On 13 Jul 2020, at 14:18, Michael Paquier <michael@paquier.xyz> wrote:

That sounds like a good idea with an extra qual in the first part of
the inner CTE, if coupled with a check to make sure that we never
get a NULL result. Now there is IMO an argument to not complicate
more this query as it is not like a lot of tuples would get filtered
out anyway because of a NULL set of values? I don't have strong
feelings for one approach or the other, but if I were to choose, I
would just let the code as-is, without the change in the CTE.
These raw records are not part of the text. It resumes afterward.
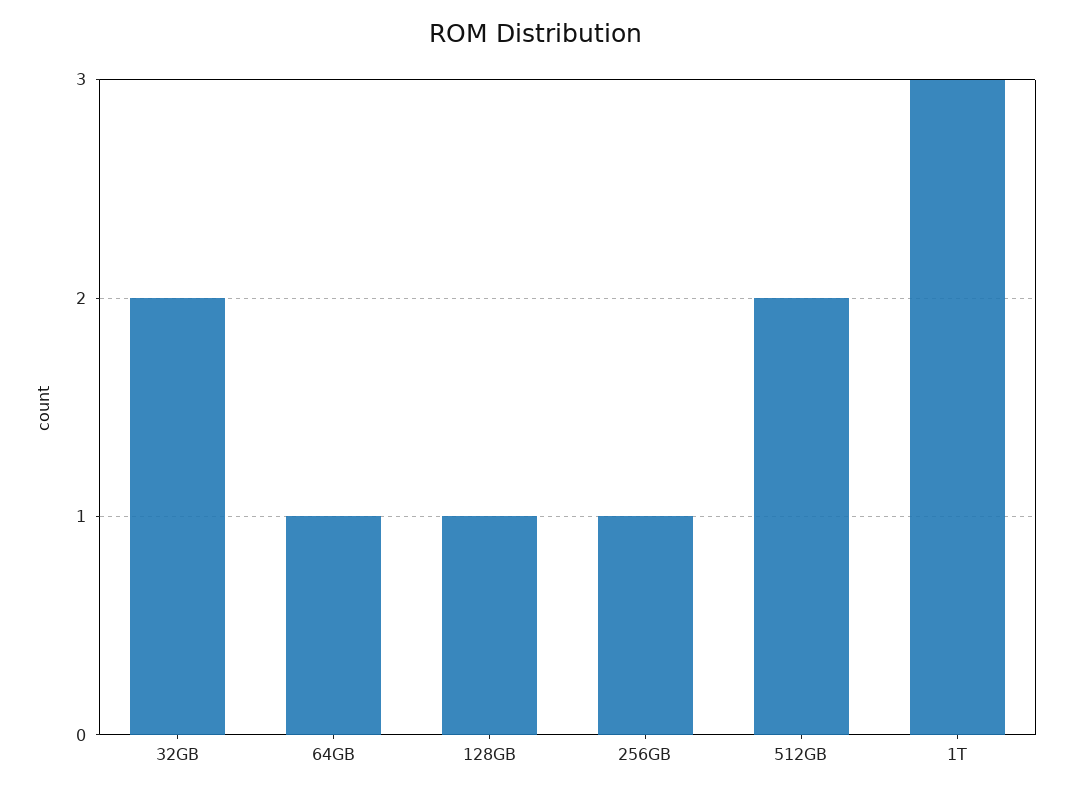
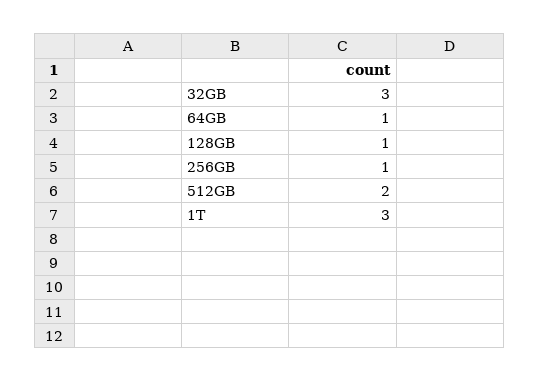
  {
-   "32GB": 2,
+   "32GB": 3,
    "64GB": 1,
    "128GB": 1,
    "256GB": 1,
    "512GB": 2,
    "1T": 3
  }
I don't have strong opinions either, both approaches will work, so feel free to
go ahead with the proposed change.

cheers ./daniel

#8Michael Paquier
michael@paquier.xyz
In reply to: Daniel Gustafsson (#7)

On Tue, Jul 14, 2020 at 12:18:41PM +0200, Daniel Gustafsson wrote:

I don't have strong opinions either, both approaches will work, so feel free to
go ahead with the proposed change.

Thanks. I have just gone with the solution to not change the query,
and applied it down to 9.5. Please note that I also maintain an older
version for 9.4 and 9.3, that has the same problem:
https://github.com/vmware/pg_rewind

So I'll go fix it.
--
Michael